Although we love France to death, theres just something comforting about being in a country where everyone has the same native language as we do — none of those “whoops, I totally blanked on the word for this” moments (although we did have to ask someone what the word squidgy meant….).  England was lovely, I can definitely see it making the short list for places we could easily live one day (you know, as long as they want to grant us a visa…).

Our first day was mostly travel — we started out by picking up our car at 7 in the morning at Gare Montparnasse.  What a mess!  If you ever have the option, don’t pick up a car at the Hertz there!  We had to pay for the car in one area, and then walk about 10 minutes to get to the actual garage.  When we got there, we spent 45 minutes walking around (keep in mind, this is in a CAR GARAGE.  It wasn’t that big!) before we finally exited the garage and walked in through the Hertz car rental exit.  Turns out theres a secret floor in between floors two and three that you can only get to from a secret stairway.  Who knew, right?  After the less-than-stellar start off we got, we shouldn’t have been surprised that we ran into another MAJOR problem.
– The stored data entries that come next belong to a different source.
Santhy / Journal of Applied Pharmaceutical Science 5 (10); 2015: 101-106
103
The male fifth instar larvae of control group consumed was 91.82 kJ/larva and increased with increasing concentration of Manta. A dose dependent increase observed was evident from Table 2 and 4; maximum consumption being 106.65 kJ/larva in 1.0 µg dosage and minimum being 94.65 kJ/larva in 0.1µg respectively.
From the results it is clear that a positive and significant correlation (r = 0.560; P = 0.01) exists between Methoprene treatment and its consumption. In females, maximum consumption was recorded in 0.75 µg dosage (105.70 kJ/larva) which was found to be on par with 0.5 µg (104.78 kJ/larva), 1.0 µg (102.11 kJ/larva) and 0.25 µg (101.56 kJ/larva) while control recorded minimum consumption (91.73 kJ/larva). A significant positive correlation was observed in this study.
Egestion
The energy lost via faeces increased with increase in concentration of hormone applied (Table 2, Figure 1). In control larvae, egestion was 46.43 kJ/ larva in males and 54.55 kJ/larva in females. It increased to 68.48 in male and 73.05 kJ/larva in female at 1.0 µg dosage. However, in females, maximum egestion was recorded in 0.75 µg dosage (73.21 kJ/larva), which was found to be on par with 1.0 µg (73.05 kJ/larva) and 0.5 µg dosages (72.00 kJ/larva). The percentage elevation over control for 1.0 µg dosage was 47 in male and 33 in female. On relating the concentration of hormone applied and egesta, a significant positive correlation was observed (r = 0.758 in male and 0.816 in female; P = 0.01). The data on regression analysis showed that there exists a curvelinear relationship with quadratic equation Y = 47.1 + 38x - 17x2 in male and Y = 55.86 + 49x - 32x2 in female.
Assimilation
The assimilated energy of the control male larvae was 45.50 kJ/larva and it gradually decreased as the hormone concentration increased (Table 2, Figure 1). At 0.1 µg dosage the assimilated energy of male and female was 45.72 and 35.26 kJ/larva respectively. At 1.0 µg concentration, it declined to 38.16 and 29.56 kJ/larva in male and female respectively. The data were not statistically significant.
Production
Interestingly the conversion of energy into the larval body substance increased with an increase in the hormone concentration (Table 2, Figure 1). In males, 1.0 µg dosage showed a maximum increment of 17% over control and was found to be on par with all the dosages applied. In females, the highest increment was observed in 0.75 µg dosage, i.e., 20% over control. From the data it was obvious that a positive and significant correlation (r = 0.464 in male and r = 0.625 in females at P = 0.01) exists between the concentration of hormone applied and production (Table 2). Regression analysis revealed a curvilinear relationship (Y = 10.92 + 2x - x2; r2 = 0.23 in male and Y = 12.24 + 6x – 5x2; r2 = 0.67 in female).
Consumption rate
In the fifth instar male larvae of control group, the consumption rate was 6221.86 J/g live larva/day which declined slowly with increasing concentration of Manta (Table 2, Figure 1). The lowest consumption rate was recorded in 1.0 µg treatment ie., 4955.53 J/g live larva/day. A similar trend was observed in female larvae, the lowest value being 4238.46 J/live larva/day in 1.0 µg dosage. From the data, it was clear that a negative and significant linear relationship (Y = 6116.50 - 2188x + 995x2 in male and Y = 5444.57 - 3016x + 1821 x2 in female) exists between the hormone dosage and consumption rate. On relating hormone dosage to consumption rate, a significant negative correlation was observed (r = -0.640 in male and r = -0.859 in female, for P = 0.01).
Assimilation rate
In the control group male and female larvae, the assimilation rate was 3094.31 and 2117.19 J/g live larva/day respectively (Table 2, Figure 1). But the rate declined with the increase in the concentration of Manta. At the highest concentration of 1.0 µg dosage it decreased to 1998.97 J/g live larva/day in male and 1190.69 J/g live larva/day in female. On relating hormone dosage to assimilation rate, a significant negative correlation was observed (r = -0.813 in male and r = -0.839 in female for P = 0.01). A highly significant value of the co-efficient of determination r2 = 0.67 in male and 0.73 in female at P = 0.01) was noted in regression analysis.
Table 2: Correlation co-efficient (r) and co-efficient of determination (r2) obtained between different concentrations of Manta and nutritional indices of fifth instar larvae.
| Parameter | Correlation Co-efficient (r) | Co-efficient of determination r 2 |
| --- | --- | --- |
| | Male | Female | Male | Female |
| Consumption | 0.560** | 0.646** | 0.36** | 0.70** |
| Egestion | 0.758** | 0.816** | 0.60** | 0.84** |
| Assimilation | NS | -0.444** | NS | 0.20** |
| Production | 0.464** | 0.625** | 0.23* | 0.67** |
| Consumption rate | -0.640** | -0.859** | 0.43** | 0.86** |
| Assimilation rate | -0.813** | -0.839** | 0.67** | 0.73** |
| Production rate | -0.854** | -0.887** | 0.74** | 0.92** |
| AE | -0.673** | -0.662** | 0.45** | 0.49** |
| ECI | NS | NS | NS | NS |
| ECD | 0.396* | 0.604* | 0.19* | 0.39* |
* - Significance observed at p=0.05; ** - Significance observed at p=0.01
The Husband was already nervous about driving a French car on British roads, as well as the fact that he had never driven on the other side of the road, so we all had to stay really really quiet for about the first 15 minutes after we got off the ferry.  After that though, British boy band were fair game for me to blare over the sound system.  Well, in addition to starting the music up, I also punched in the coordinates to our hotel in the car’s GPS.  One problem — the Hertz people had never loaded the maps for the UK into the car, meaning that we had no GPS!!!!  Honestly, its amazing that we A. didn’t get any tickets in England for driving like crazy Americans. and B. found our way everywhere successfully without a GPS.  If you know either of us very well, you’ll know that we’re lucky we live in the age of GPS since we have no directional abilities at all, and get easily stressed when having to figure things out when driving.

Lucky for us, though, we got to spend a few hours at the end of the day exploring tiny British towns and grocery stores.  Let me just say, British grocery stores are MAGICAL!  After so long in France, it was amazing to see a place that was more similar to an American store — it made my greasy American heart sing!